■ **The task**
This exercise asks for every line of the material that contains the word "down".

■ **Data below**
□ □ □ □

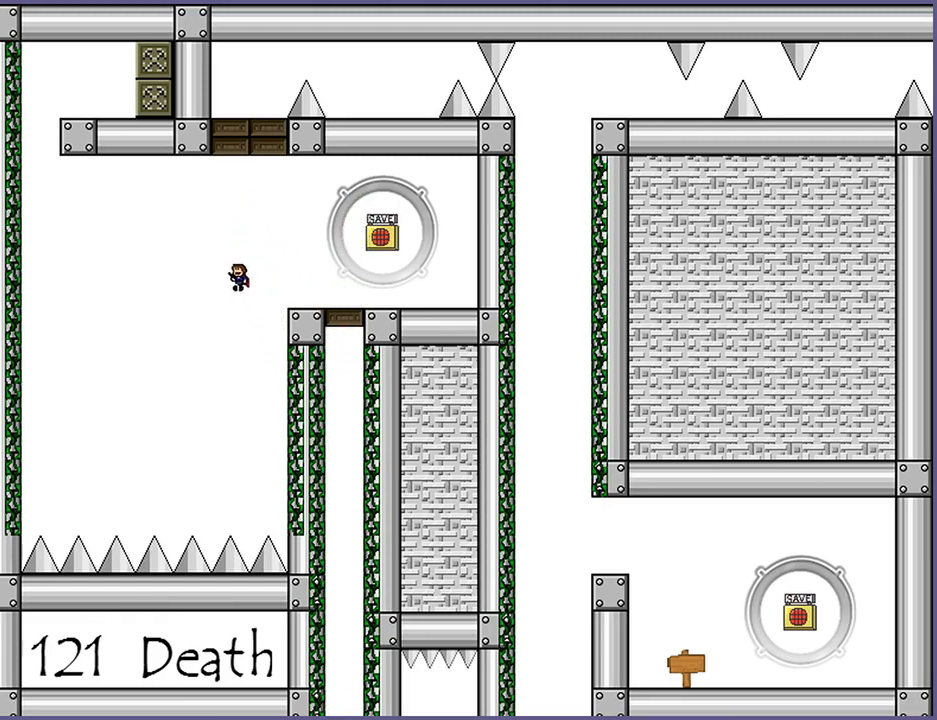
{"keys": ["left"], "events": [[500, "shift_l", "up"]]}
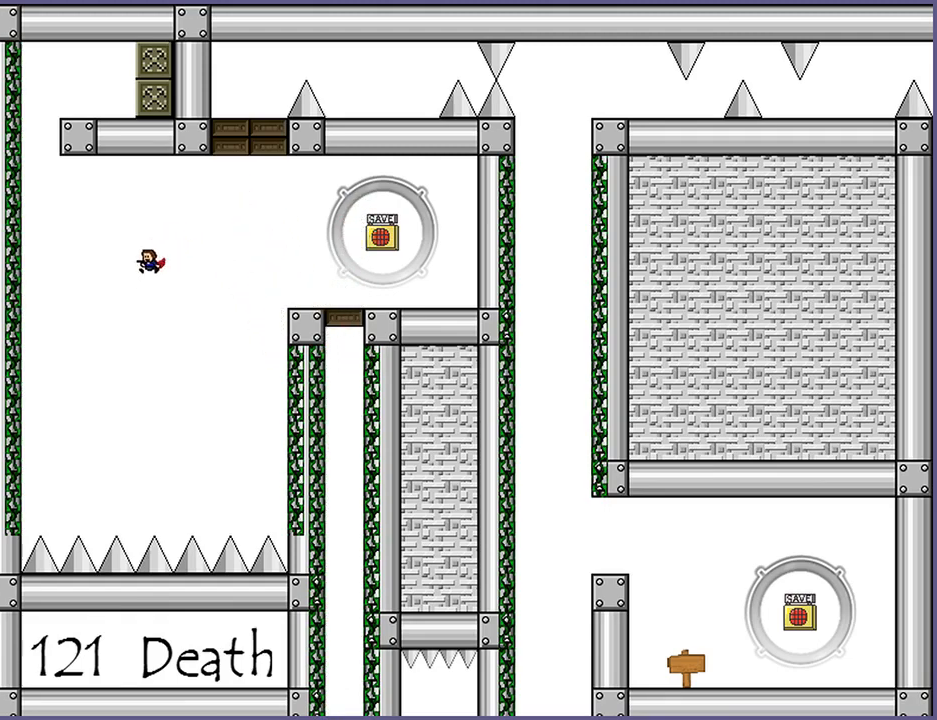
{"keys": ["left", "shift_l"], "events": [[100, "shift_l", "down"]]}
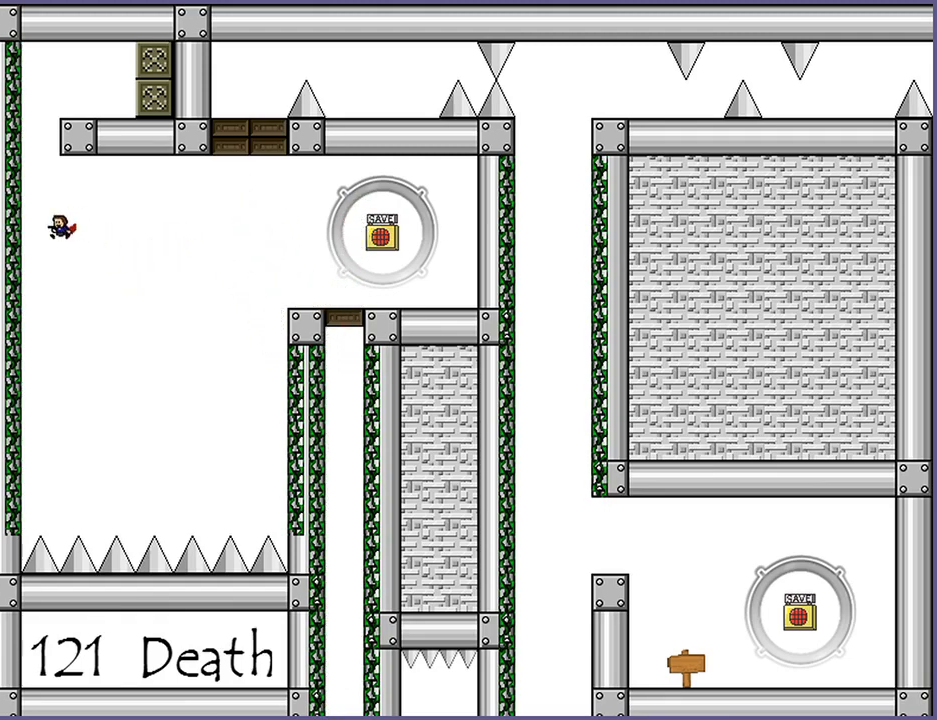
{"keys": ["left", "shift_l"], "events": [[200, "left", "up"], [200, "right", "down"], [260, "right", "up"], [280, "left", "down"], [400, "left", "up"], [400, "right", "down"], [440, "left", "down"], [440, "right", "up"]]}
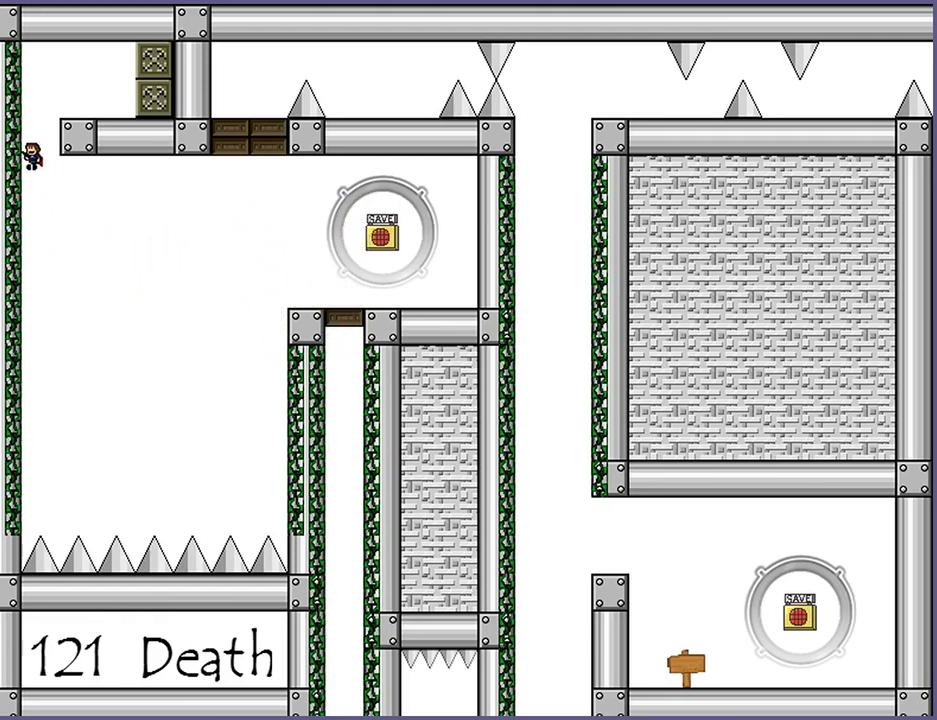
{"keys": ["right", "shift_l"], "events": [[60, "right", "down"], [120, "right", "up"], [360, "left", "up"], [360, "right", "down"]]}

□ □ □ □

■ **Result for this exercise**
{"keys": ["left", "shift_l"], "events": [[100, "shift_l", "down"]]}
{"keys": ["left", "shift_l"], "events": [[200, "left", "up"], [200, "right", "down"], [260, "right", "up"], [280, "left", "down"], [400, "left", "up"], [400, "right", "down"], [440, "left", "down"], [440, "right", "up"]]}
{"keys": ["right", "shift_l"], "events": [[60, "right", "down"], [120, "right", "up"], [360, "left", "up"], [360, "right", "down"]]}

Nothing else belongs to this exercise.